*** Available data

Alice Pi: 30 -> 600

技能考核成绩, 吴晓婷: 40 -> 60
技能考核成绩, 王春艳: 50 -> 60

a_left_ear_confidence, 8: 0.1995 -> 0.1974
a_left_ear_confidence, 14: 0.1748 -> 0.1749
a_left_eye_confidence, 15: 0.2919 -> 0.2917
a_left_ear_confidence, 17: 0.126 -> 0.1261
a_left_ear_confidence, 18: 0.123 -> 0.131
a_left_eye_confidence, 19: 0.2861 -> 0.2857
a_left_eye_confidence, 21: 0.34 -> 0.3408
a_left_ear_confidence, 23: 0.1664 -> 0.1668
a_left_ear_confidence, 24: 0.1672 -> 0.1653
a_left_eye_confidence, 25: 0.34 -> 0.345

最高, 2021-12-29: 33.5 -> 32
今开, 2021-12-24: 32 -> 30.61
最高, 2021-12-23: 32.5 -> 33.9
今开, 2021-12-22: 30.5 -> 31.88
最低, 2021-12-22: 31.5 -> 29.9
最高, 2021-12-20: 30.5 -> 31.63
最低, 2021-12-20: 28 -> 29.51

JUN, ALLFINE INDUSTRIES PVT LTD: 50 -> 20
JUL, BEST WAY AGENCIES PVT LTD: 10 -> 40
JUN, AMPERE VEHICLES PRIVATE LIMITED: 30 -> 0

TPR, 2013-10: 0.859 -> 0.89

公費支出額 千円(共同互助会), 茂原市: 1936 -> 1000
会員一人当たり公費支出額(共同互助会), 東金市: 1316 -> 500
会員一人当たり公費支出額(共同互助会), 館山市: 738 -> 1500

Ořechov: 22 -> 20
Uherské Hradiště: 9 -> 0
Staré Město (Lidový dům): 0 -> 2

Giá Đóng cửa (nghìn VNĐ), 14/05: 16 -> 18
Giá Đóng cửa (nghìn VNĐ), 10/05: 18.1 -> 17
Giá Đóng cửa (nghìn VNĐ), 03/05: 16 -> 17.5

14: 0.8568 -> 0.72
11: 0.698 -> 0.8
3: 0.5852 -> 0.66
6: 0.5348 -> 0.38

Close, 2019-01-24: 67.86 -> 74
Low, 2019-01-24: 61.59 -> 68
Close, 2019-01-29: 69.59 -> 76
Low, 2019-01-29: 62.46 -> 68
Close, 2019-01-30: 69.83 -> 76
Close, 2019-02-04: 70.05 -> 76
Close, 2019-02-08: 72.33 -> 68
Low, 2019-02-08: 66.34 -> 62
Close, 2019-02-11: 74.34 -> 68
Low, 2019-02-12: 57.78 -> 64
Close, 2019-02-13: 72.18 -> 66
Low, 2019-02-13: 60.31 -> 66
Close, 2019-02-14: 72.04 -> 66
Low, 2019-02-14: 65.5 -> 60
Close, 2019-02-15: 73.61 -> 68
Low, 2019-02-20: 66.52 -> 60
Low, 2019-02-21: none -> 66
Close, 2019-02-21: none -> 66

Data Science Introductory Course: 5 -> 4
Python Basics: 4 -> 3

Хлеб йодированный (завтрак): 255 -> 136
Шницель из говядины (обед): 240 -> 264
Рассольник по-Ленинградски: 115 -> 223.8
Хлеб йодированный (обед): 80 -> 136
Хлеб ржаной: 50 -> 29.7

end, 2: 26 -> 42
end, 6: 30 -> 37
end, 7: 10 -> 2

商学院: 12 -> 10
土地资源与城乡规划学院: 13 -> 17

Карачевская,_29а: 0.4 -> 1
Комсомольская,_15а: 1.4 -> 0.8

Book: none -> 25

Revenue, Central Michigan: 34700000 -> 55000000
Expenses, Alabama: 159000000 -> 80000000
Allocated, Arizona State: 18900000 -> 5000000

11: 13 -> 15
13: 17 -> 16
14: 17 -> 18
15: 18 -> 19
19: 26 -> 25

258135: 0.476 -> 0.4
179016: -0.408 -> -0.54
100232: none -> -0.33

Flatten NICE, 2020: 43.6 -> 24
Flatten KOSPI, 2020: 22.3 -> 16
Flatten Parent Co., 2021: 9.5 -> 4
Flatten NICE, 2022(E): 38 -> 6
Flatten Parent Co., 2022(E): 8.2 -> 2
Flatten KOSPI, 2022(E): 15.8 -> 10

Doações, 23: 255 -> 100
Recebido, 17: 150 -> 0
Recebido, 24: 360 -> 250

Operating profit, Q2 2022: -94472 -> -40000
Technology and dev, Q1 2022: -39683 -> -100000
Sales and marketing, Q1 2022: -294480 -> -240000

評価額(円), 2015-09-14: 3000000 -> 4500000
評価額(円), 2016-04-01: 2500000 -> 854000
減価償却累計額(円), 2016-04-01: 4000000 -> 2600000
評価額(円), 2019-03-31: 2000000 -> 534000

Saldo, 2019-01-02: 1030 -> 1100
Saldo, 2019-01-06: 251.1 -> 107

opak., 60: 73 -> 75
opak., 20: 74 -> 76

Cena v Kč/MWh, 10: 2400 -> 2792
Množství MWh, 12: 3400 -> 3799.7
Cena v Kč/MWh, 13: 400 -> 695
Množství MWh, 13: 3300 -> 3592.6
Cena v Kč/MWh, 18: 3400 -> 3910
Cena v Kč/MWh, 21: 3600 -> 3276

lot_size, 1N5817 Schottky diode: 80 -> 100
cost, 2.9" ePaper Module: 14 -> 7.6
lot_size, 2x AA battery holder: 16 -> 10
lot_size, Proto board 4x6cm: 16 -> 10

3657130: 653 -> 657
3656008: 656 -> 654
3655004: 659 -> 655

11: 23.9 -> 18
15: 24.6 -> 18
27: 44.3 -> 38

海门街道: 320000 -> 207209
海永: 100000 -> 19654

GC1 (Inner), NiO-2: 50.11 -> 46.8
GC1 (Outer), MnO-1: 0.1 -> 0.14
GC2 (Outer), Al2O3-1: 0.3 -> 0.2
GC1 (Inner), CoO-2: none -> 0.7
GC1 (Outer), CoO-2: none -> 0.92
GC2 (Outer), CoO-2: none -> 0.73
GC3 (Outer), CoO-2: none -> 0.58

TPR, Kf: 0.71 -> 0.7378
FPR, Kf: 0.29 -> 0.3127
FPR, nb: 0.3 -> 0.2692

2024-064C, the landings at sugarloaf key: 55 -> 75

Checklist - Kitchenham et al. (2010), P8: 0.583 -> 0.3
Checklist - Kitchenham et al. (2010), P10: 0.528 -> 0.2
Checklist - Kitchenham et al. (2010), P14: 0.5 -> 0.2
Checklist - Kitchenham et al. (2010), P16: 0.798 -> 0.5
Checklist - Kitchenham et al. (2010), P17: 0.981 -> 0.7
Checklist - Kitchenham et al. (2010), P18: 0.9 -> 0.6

******

**Job**
Print exactly, and only, the lines from the line that contains "FPR, Kf: 0.29 -> 0.3127" through the last line of the records.

**Solution to this exercise**
FPR, Kf: 0.29 -> 0.3127
FPR, nb: 0.3 -> 0.2692

2024-064C, the landings at sugarloaf key: 55 -> 75

Checklist - Kitchenham et al. (2010), P8: 0.583 -> 0.3
Checklist - Kitchenham et al. (2010), P10: 0.528 -> 0.2
Checklist - Kitchenham et al. (2010), P14: 0.5 -> 0.2
Checklist - Kitchenham et al. (2010), P16: 0.798 -> 0.5
Checklist - Kitchenham et al. (2010), P17: 0.981 -> 0.7
Checklist - Kitchenham et al. (2010), P18: 0.9 -> 0.6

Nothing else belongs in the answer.